Zu erledigen 1 = Übersetze diesen Satz aus der folgenden Forumsdiskussion über zwei MySQL-Server ins Englische: „Setze vernünftige Rechte für die Datenbanken, lege neue mySQL-Benutzer an und dein 2-mySQL-Problem ist gelöst.“
Zu erledigen 2 = Führe die folgende Forumsdiskussion über zwei MySQL-Server im Anschluss an ihre letzte Zeile weiter.

Vorliegender Auszug =

-- -- --

# 2 MySQL-Server?



## malibubu (18. April 2004)

Hallo,

ich habe mal kurz ne Frage: Ist es möglich, dass man 2 MySQL-Server auf einer Suse Linux 9-Maschine laufen lässt?

Wenn Ihr euch jetzt fragt, warum: Ein Server nur für Admin-Datensätze (ProFTPd,...)  und ein Server für den Rest....

Danke im Voraus.

Ciao


----------



## Fabian (18. April 2004)

Reichen da normal nicht einfach zwei Datenbanken?


----------



## Habenix (19. April 2004)

> ich habe mal kurz ne Frage: Ist es möglich, dass man 2 MySQL-Server auf einer Suse Linux 9-Maschine laufen lässt?



Ja das ist möglich wenn die 2 Server auf unterschiedliche Ports laufen. Das kannst du z.B. in der Datei my.cnf einstallen



> Wenn Ihr euch jetzt fragt, warum: Ein Server nur für Admin-Datensätze (ProFTPd,...) und ein Server für den Rest....



Du kannst jedoch ein Server laufen lassen mit 2 unterschiedliche Datenbanken; eine z.B wo nur die admins drauf zugreifen können. 
Ist auf jeden Fall die bessere und ressourcenschonende Methode.


Gruß

Habenix


----------



## Arne Buchwald (19. April 2004)

Setze vernünftige Rechte für die Datenbanken, lege neue mySQL-Benutzer an und dein 2-mySQL-Problem ist gelöst.


----------



## meilon (19. April 2004)

-- -- --

Übungsdaten =

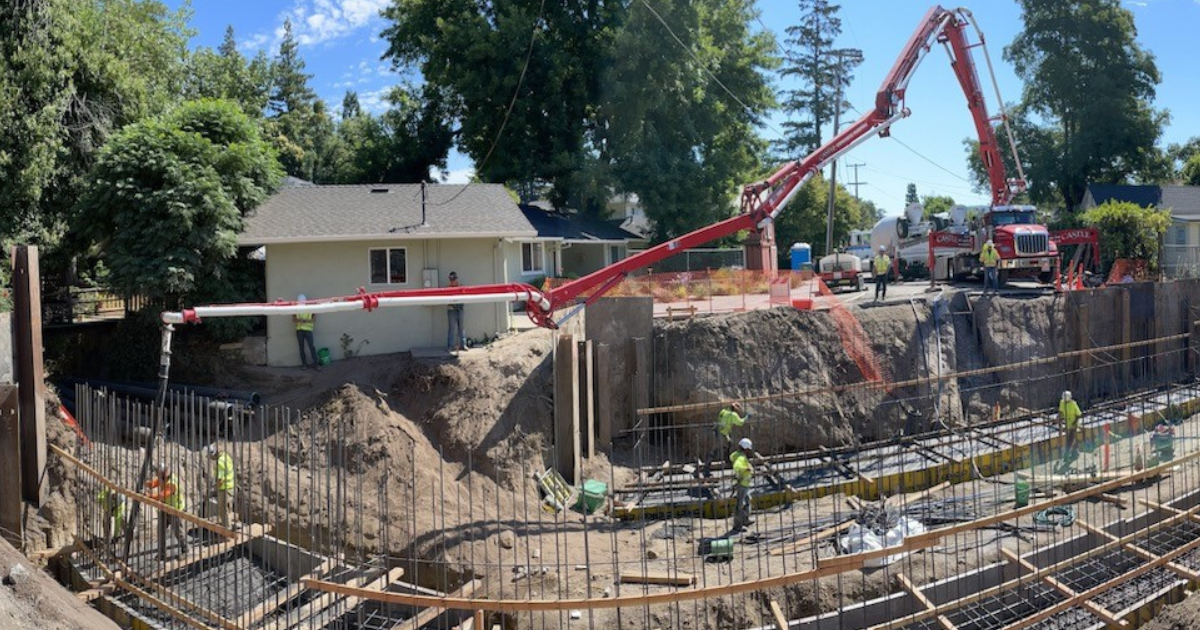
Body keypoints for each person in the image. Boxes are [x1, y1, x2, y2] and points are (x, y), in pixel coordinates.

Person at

-- -- --

Schriftliche Antwort 1 = Set sensible permissions for the databases, create new MySQL users, and your two-MySQL problem is solved.

Schriftliche Antwort 2 =
Hi,
ich hab noch nie was aus meiner Datenbank extrahiert. Das Problem wäre halt, das ich für meine Homepage eine Datenbank benutze und dann habe ich noch ein Projekt für Schule das Lernbüro (ca 3 Klassen mit mit je 7 Datenbanken). Das ist verdammt viel. Zu den 7 Datenbanken (Produktlisten der einzelnen Abteilungen) kommt dann noch eine Adress- und Vorgangsverzeichnis pro Abteilung.  Das ist viel Arbeit und ich mach mir schon die Kopfarbeit, das Coden geht erst in den nächsten Ferien los Das einfachste wäre einfach noch einen zweiten Server aufzustellen, dafür bräuchte ich aber Geld, auch wenn so ein kleiner Websever nicht so viel braucht. Was bräuchte man eigentlich für eine Klasse mit rund 15 Rechnern an Hardware?

mfg
Klink


----------



## Christian Fein (19. April 2004)

> _Original geschrieben von malibubu _
> *Hallo,
> 
> ich habe mal kurz ne Frage: Ist es möglich, dass man 2 MySQL-Server auf einer Suse Linux 9-Maschine laufen lässt?
> ...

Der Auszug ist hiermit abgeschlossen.